Hella Schlegelberger
Hella Schlegelberger

Hella Schlegelberger

Hella Schlegelberger, geb. Rerup kam im Oktober 1933 auf der Westlichen Höhe in Flensburg zur Welt. Neun Jahre später zog die Familie in die Große Straße 77. Dort lebte ihr Großvater Lorenz Rerup, der in den Geschäfts- und Wohnhäusern Große Straße 77 – 79 und in den dahinter liegenden Höfen eine Brotfabrik betrieb. Es war üblich, dass der Unternehmer mit seiner Familie auf dem Firmengelände wohnte. Vorerst aber war Firmengründer Lorenz Rerup der Chef. Sein Nachfolger war Hellas Vater, Johannes Rerup. Er hatte eine Dänin zur Frau. Diese Verbindung fanden die alten Rerups nach der Abstimmung 1920 gar nicht passend! Die jungen Rerups lebten in der Gertrudenstraße 1 in einem Mehrfamilienhaus mit großzügig angelegten Wohnungen.
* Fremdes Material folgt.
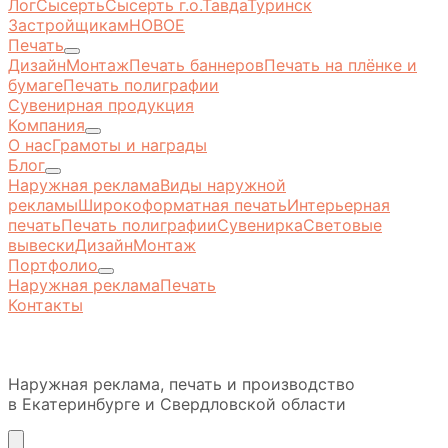
Лог
Сысерть
Сысерть г.о.
Тавда
Туринск
Застройщикам
НОВОЕ
Печать
Дизайн
Монтаж
Печать баннеров
Печать на плёнке и
бумаге
Печать полиграфии
Сувенирная продукция
Компания
О нас
Грамоты и награды
Блог
Наружная реклама
Виды наружной
рекламы
Широкоформатная печать
Интерьерная
печать
Печать полиграфии
Сувенирка
Световые
вывески
Дизайн
Монтаж
Портфолио
Наружная реклама
Печать
Контакты
Наружная реклама, печать и производство
в Екатеринбурге и Свердловской области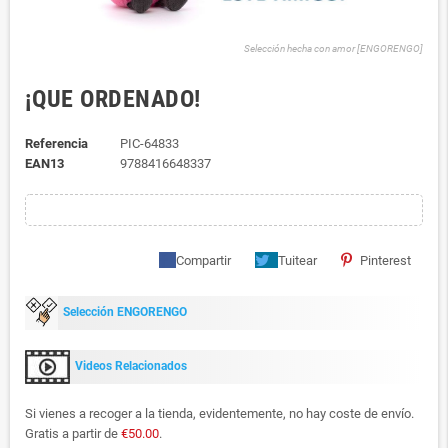
Selección hecha con amor [ENGORENGO]
¡QUE ORDENADO!
Referencia
PIC-64833
EAN13
9788416648337
Compartir
Tuitear
Pinterest
Selección ENGORENGO
Videos Relacionados
Si vienes a recoger a la tienda, evidentemente, no hay coste de envío.
Gratis a partir de
€50.00
.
Zu den Mietern zählten die Familien Uldall, Mau, Andresen, Prof. Steiner und Werftdirektor Lempelius. Rerups bewohnten die größte Wohnung im Haus mit Ess-, Wohn- und Herrenzimmer, drei Schlafräumen, einem Mädchenzimmer, Küche, Bad und zwei Balkons. Hella kam im Jahre 1940 auf die Waldschule. Die gehörte zum Bezirk Westliche Höhe. Als die Familie bald nach Großvaters Tod im Jahre 1942 dessen Wohnung in der Großen Straße 77 übernahm, war das ein schmerzlicher Prozess für die damals Achtjährige. Wenn sie schon ihre vertraute Umgebung verlieren würde, wollte sie wenigstens bei ihren Klassenkameradinnen auf der Waldschule bleiben und nicht die nun für sie zuständig gewesene Marienschule besuchen. Die lag nur wenige Schritte von der Großen Straße entfernt. Die Eltern erfüllten den Wunsch ihrer Tochter – dafür aber musste Hella einen langen Fußmarsch von der Großen Straße bis zur Waldstraße zurücklegen!











Brotfabrik Rerup in der 

Großen Straße 77 – 79

Mitten in der Stadt war früher Wohnen und Gewerbe gut miteinander vereinbar. So war es auch in der Großen Straße 77 – 79. Hinter den kunstvollen Fassaden der beiden Häuser entwickelte sich die Brotfabrik Rerup zu einem erfolgreichen Unternehmen. Weitere Standbeine waren die Schwarz-Weißbäckerei und Conditorei, eine Nudel- und Knäckebrotfabrik sowie ein für das Gewerbe erforderlicher Groß- und Einzelhandel. Die Toreinfahrten führten in drei Hinterhöfe mit festen Fabrik-, Verwaltungs- und Wohngebäuden. Da befanden sich die Pferde- und Schweineställe und Remisen zum Unterstellen der Kutschen. Die Produkte aus der Brotfabrik, der Dampfbäckerei und Conditorei waren begehrt. Die langen Öfen zur Herstellung von Knäckebrot standen im Gebäude Große Straße 81. Hier eröffnete später Charlott. Bis nach Ende des zweiten Weltkriegs gehörten Unternehmen dieser Art zum Stadtbild von Flensburg.